====== DATA SUPPLIED

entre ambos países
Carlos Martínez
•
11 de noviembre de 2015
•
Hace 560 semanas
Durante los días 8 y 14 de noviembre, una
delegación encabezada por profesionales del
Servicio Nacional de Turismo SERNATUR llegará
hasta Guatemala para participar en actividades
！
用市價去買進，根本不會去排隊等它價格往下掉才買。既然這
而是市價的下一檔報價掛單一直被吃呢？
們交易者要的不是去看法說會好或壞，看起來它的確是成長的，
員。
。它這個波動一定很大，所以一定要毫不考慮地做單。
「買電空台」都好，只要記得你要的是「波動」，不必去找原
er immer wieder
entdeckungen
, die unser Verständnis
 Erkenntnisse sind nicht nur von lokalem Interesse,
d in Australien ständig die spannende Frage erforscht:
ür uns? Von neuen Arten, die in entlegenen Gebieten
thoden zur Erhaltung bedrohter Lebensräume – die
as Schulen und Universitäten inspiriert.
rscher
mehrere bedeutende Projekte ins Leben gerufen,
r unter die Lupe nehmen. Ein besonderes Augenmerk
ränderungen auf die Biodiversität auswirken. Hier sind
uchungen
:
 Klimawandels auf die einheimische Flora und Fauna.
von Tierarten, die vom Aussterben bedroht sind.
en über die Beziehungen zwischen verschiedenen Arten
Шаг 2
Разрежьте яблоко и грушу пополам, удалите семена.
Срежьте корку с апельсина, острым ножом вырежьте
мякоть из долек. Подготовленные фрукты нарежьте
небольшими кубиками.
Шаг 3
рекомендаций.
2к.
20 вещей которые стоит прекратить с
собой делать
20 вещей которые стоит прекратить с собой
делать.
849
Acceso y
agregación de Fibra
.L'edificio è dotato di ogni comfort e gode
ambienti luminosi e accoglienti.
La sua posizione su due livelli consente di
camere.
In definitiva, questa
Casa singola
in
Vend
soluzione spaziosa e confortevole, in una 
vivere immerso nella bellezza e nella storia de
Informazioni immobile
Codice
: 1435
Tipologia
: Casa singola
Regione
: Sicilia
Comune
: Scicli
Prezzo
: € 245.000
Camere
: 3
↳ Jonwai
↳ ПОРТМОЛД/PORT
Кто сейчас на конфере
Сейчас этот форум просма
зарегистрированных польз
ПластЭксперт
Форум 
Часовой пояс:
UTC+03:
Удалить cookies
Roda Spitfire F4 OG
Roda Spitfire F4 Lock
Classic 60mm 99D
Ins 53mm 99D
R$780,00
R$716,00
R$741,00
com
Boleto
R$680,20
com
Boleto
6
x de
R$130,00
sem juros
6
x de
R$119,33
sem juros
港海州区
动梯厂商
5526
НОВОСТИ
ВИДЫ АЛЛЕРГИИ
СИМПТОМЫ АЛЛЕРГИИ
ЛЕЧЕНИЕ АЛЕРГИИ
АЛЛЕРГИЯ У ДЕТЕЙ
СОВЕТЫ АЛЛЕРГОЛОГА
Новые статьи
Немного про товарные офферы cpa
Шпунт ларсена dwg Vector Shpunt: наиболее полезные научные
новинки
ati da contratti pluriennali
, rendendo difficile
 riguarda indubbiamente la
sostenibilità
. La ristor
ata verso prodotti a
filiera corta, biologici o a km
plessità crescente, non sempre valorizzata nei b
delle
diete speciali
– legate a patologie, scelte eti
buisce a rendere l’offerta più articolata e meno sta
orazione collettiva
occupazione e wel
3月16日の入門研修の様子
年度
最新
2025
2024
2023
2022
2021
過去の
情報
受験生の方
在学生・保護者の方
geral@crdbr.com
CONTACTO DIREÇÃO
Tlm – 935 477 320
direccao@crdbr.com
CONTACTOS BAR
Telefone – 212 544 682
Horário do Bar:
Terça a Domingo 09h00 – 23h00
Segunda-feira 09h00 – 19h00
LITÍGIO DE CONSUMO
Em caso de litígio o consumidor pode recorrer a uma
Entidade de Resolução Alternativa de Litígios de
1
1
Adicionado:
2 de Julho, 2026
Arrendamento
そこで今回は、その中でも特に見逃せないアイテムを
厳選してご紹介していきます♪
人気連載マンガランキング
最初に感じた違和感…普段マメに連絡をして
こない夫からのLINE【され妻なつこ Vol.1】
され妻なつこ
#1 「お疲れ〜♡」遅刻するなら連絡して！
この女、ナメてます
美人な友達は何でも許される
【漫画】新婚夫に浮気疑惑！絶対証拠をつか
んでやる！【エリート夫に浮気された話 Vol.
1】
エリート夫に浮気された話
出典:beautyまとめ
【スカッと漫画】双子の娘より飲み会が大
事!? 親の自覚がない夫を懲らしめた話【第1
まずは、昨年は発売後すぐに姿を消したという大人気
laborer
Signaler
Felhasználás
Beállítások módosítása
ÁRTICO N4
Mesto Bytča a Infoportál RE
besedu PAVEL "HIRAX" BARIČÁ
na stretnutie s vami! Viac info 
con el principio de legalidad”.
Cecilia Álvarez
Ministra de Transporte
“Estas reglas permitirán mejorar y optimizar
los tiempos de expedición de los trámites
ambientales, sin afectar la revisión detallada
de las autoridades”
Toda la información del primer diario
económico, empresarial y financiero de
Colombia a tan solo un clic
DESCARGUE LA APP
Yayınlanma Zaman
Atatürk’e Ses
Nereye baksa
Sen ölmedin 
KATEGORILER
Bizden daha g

============

PROBLEM TO WORK ON — Reproduce every line from the entries that holds the word "прекратить".

OUTPUT FOR THIS TASK —
20 вещей которые стоит прекратить с
20 вещей которые стоит прекратить с собой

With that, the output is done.